Contrôles au faciès : des solutions efficaces pour éradiquer une pratique hautement discriminatoire

Les ONG espagnoles Rights International et Plataforma por la Gestión Policial de la Diversidad ont présenté à la Cour européenne des droits de l'homme des mesures visant à éradiquer les contrôles au faciès.

Le membre de Liberties, Rights International Spain, aux côtés de Plataforma por la Gestión Policial de la Diversidad (Plateforme pour la gestion policière de la diversité), a présenté une intervention en tant qu'acteur tiers devant la Cour européenne des droits de l'homme de Strasbourg, dans le cadre de l'affaire Zeshan Muhammad c. Espagne.

Cette affaire concerne un jeune homme pakistanais qui avait poursuivi en justice l'État espagnol pour un contrôle d'identité réalisé par la police nationale. L'agent avait justifié ce contrôle en disant à la victime que s'il était allemand il ne la contrôlerait pas.

Les deux ONG présentant cette intervention pensent qu'il est important d'informer la Cour de Strasbourg des mesure que l'État espagnol devrait mettre en place en vue d'éviter davantage d'actions policière discriminatoires, telles que celle dénoncée dans cette affaire.

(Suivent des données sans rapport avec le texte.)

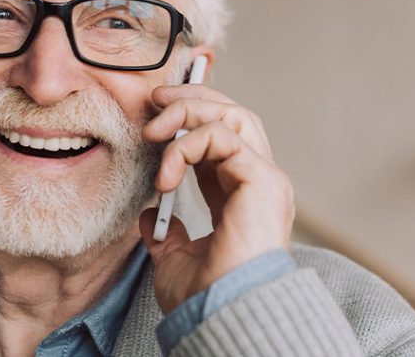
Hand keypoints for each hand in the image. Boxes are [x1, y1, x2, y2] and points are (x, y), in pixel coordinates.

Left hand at [138, 84, 294, 313]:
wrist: (222, 314)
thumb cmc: (206, 296)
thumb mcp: (175, 257)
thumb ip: (167, 232)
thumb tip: (148, 216)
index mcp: (240, 195)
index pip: (222, 137)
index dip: (190, 119)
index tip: (154, 118)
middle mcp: (258, 181)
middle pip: (233, 114)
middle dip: (192, 100)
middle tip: (155, 101)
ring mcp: (265, 178)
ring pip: (233, 115)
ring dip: (188, 112)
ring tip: (154, 131)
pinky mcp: (263, 179)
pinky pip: (223, 137)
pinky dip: (188, 146)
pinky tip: (166, 175)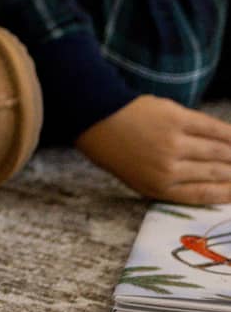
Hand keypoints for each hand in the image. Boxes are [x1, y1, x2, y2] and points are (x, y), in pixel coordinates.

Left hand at [76, 96, 230, 203]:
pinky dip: (229, 133)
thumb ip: (172, 186)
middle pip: (218, 174)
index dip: (229, 194)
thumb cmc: (117, 149)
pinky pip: (211, 128)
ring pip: (219, 152)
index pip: (207, 195)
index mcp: (160, 187)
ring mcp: (174, 142)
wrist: (94, 115)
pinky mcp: (176, 118)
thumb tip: (211, 188)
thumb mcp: (139, 179)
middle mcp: (170, 168)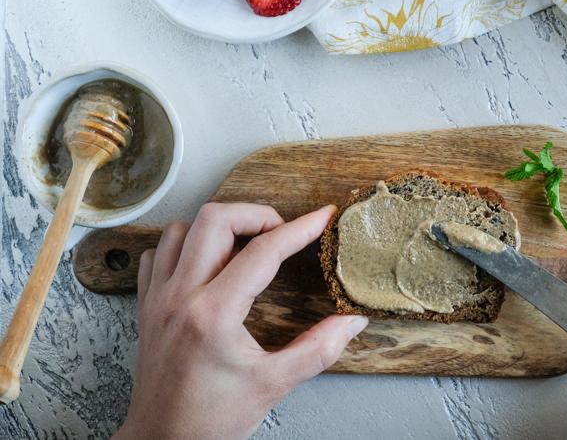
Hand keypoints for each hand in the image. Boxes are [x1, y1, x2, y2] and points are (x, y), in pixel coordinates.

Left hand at [114, 203, 367, 439]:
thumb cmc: (211, 420)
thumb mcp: (273, 385)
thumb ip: (318, 349)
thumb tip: (353, 322)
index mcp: (214, 314)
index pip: (264, 252)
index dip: (300, 229)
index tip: (322, 217)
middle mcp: (181, 297)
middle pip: (215, 219)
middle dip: (256, 215)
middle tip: (281, 231)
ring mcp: (158, 298)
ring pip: (181, 229)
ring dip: (217, 227)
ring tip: (245, 244)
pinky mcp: (145, 306)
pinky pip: (157, 254)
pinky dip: (183, 246)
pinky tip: (205, 262)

Toutes ces mesures ont été recommandées par d'autres ONG de défense des droits européennes ou internationales et ont montré leurs preuves lorsqu'elles ont été mises en pratique par les forces de police, à la fois en Espagne et dans d'autres pays européens.

Un cadre juridique adéquat pour lutter contre le profilage ethnique

Le droit espagnol qui réglemente les contrôles d'identité par les autorités policières (et plus spécifiquement la "Loi de sécurité citoyenne"), est inadéquate car celle-ci ne contient pas assez de garanties contre le profilage ethnique de la police.

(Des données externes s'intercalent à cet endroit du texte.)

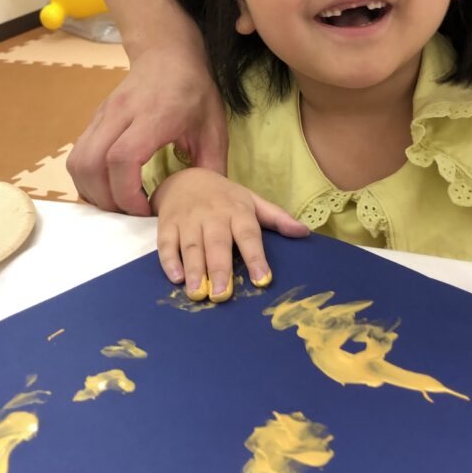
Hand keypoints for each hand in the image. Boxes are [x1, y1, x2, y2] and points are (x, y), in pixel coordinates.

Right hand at [67, 44, 227, 214]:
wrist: (167, 54)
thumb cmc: (193, 90)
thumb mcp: (214, 128)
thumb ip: (212, 167)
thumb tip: (207, 202)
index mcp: (153, 116)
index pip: (122, 158)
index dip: (128, 192)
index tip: (146, 207)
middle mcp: (120, 114)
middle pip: (91, 164)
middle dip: (107, 199)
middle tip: (131, 212)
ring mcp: (102, 116)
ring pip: (78, 161)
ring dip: (92, 191)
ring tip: (118, 202)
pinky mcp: (94, 120)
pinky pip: (78, 156)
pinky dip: (87, 179)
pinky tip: (109, 187)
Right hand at [152, 168, 309, 300]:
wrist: (186, 179)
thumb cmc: (224, 197)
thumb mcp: (252, 202)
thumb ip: (277, 218)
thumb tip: (304, 232)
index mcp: (238, 210)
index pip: (248, 235)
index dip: (256, 258)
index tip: (262, 280)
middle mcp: (213, 215)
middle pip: (217, 243)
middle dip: (220, 269)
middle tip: (222, 294)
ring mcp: (188, 219)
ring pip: (191, 246)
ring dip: (194, 270)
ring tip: (197, 293)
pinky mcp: (167, 224)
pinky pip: (167, 243)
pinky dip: (169, 261)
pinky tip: (175, 278)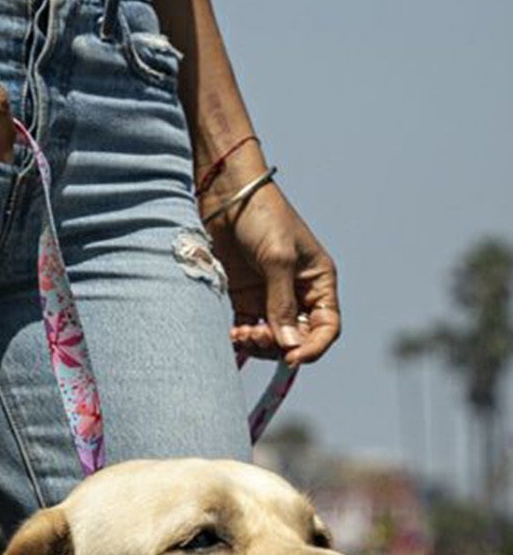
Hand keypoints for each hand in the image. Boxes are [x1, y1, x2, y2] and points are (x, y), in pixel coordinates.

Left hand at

Tout d'abord, la loi devrait intégrer une définition et une interdiction de ce type de discrimination par la police. Ensuite, et conformément à la jurisprudence de la CrEDH, un contrôle d'identité ou une fouille devrait nécessiter une suspicion raisonnable d'un infraction ou d'un crime effectif.

Les fonctionnaires de police devraient donc être tenus d'observer des critères objectifs plutôt que des stéréotypes sur l'origine ethnique des individus arrêtés et/ou fouillés.

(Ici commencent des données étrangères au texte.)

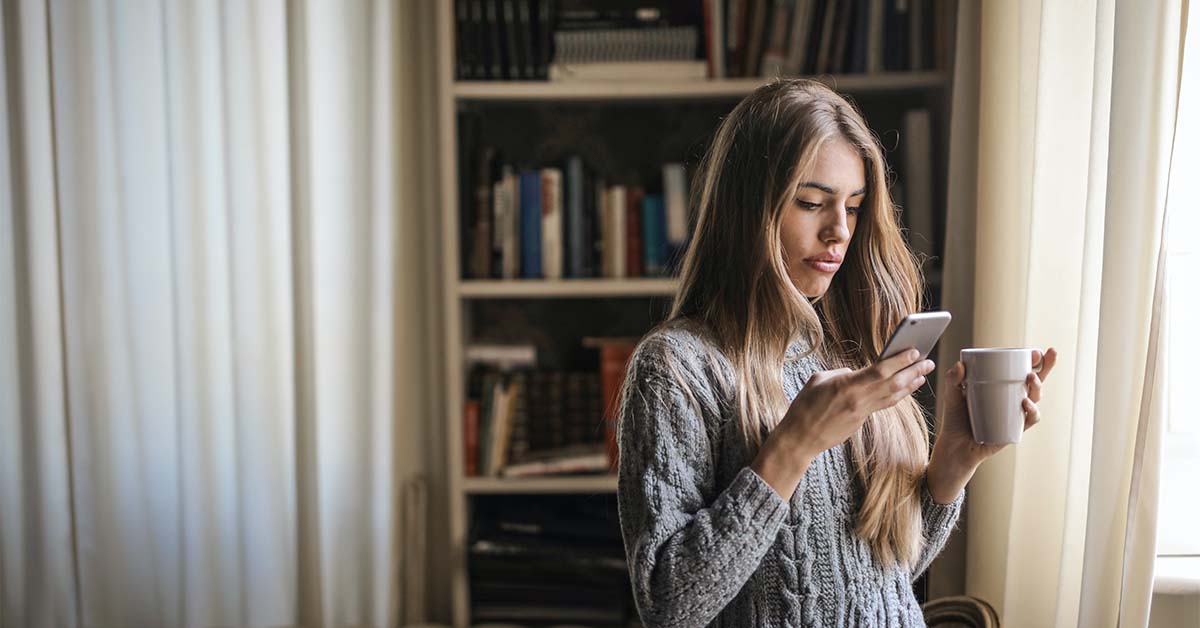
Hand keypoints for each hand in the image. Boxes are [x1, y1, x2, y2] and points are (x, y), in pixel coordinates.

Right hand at [752, 348, 934, 497]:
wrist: (800, 438)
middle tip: (929, 361)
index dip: (901, 360)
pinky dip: (896, 396)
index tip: (915, 351)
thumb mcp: (818, 380)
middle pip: (894, 384)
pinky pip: (883, 405)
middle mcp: (859, 399)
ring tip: (922, 375)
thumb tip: (855, 372)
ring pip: (893, 397)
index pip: (881, 370)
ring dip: (910, 385)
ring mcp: (861, 412)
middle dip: (914, 371)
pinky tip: (904, 389)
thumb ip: (840, 373)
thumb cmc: (804, 406)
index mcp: (847, 385)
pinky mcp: (861, 422)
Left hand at [931, 348, 1058, 472]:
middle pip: (1035, 381)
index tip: (1035, 351)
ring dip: (1037, 386)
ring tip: (1030, 377)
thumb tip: (960, 365)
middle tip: (1048, 354)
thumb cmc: (956, 420)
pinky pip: (1030, 420)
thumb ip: (952, 380)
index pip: (1019, 370)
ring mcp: (1015, 414)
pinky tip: (1025, 403)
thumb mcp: (952, 396)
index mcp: (1000, 388)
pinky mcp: (1015, 429)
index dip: (1032, 360)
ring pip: (1035, 398)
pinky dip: (1032, 411)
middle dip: (1046, 367)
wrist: (955, 447)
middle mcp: (1012, 400)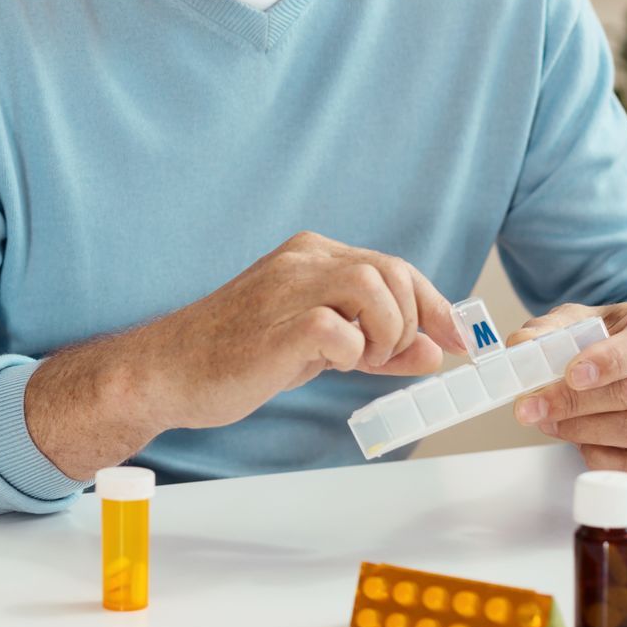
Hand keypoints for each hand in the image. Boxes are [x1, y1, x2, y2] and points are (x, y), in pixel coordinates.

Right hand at [128, 231, 466, 432]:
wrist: (168, 370)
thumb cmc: (236, 355)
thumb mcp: (317, 347)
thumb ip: (374, 345)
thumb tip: (434, 352)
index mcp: (311, 256)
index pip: (394, 266)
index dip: (435, 304)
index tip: (458, 340)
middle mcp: (302, 261)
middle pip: (392, 272)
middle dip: (410, 322)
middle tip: (385, 358)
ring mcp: (286, 289)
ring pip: (373, 288)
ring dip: (385, 334)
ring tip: (359, 361)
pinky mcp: (275, 326)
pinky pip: (337, 328)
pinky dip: (351, 352)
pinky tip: (330, 364)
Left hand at [508, 302, 626, 484]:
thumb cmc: (616, 340)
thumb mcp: (586, 321)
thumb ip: (553, 328)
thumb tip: (520, 345)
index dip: (608, 361)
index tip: (570, 373)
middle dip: (575, 402)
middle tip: (532, 405)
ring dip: (582, 429)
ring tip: (548, 421)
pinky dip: (602, 458)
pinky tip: (578, 442)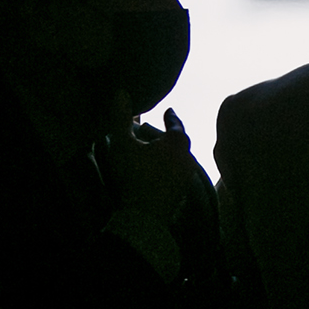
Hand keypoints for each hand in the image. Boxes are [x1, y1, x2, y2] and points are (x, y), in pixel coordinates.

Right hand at [102, 105, 198, 223]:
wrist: (143, 217)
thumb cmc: (134, 175)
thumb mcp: (122, 144)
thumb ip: (121, 118)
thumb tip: (121, 91)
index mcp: (176, 144)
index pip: (177, 125)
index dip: (171, 117)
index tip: (169, 111)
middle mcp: (187, 160)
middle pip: (181, 144)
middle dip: (171, 137)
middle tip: (161, 132)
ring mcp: (185, 180)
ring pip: (180, 161)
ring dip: (170, 155)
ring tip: (157, 153)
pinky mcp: (180, 196)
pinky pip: (176, 176)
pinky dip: (168, 171)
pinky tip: (157, 174)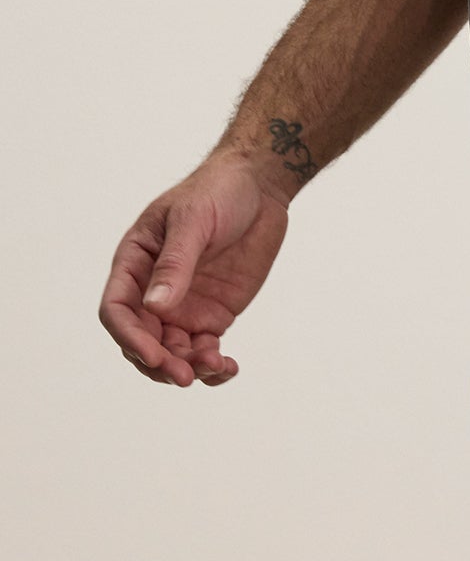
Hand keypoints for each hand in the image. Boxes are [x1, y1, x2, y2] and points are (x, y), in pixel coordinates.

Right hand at [98, 152, 289, 386]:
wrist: (260, 185)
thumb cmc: (218, 190)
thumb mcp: (194, 219)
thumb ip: (175, 262)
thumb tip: (155, 306)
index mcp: (136, 262)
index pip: (117, 309)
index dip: (129, 337)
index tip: (153, 356)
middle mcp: (153, 290)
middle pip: (142, 340)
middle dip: (159, 363)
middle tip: (186, 375)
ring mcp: (182, 305)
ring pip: (172, 353)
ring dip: (188, 368)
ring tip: (215, 367)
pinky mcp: (212, 313)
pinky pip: (203, 350)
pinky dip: (212, 367)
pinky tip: (227, 368)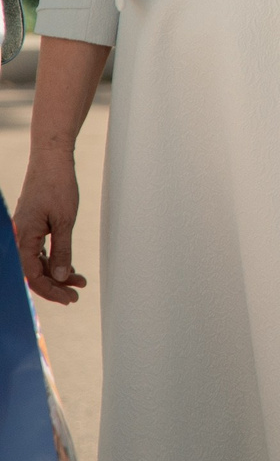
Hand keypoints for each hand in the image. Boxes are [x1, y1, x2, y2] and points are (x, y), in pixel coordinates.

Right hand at [14, 157, 85, 303]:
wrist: (51, 161)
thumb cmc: (57, 186)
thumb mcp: (65, 221)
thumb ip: (62, 250)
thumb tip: (59, 277)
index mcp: (22, 238)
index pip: (32, 275)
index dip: (50, 290)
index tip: (69, 298)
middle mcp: (19, 238)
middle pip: (33, 272)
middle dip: (55, 286)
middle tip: (76, 295)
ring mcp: (24, 233)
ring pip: (37, 262)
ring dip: (57, 274)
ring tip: (79, 282)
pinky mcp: (32, 228)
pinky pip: (39, 252)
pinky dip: (53, 260)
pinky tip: (69, 268)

L'utilisation des formulaires de contrôle : une solution qui a porté ses fruits

Comme autre mesure clef visant à prévenir le profilage ethnique, notons l'utilisation des formulaires de contrôle, qui doivent être remplis par les agents à chaque fois qu'ils réalisent un contrôle d'identité. Ces formulaires contiennent les données personnelles (dont l'origine ethnique et la nationalité) de la personne contrôlée, la raison qui a amené l'agent à réaliser le contrôle, et le résultat du contrôle (par exemple si le contrôle a permis, ou non, de découvrir un crime ou délit).

En outre, une copie du formulaire devrait être remise à la personne contrôlée avec les informations concernant les moyens de dénonciation dans le cas d'un mauvais traitement de la personne par les forces de l'ordre. Cela protège les droits de la personne contrôlée et permet de mesurer dans quelle mesure les interventions de la police peuvent affecter de manière disproportionnée certaines communautés, mais aussi de mesurer l'efficacité de la police : plus les agents seront guidés par des critères de contrôle objectifs, moins il y aura de discrimination. Les contrôles seront quant à eux plus efficaces et permettront d'identifier plus de délits et crimes.

Un mécanisme de supervision indépendant plus que nécessaire

L'une des "dettes" de l'Espagne vis-à-vis des droits humains, reste l'absence dans le pays d'un mécanisme de supervision des interventions de la polie. Un organisme qui traite les plaintes contre les forces de l'ordre et qui les contrôle. Ces mécanismes jouent un rôle extrêmement important de nos jours, que ce soit dans la prévention, dans les enquêtes et dans la réparation des violation des droits humains commises par les forces de l'ordre, comme les pratiques discriminatoires (ou le non respect de l'interdiction de torture).

Améliorer les relations entre la police et les communautés

Enfin, l'Espagne doit crée des mécanismes à même d'établir des voix de dialogue en vue d'améliorer les relations entre les forces de l'ordre et l'ensemble des communautés qui forment la société. Cela permettre d'accroître la confiance que les gens ont en la police, ce qui par là-même contribuera à venir progressivement à bout des stéréotypes négatifs à l'égard de certains policiers et de ceux que les policiers ont à l'égard de certaines communautés ethniques.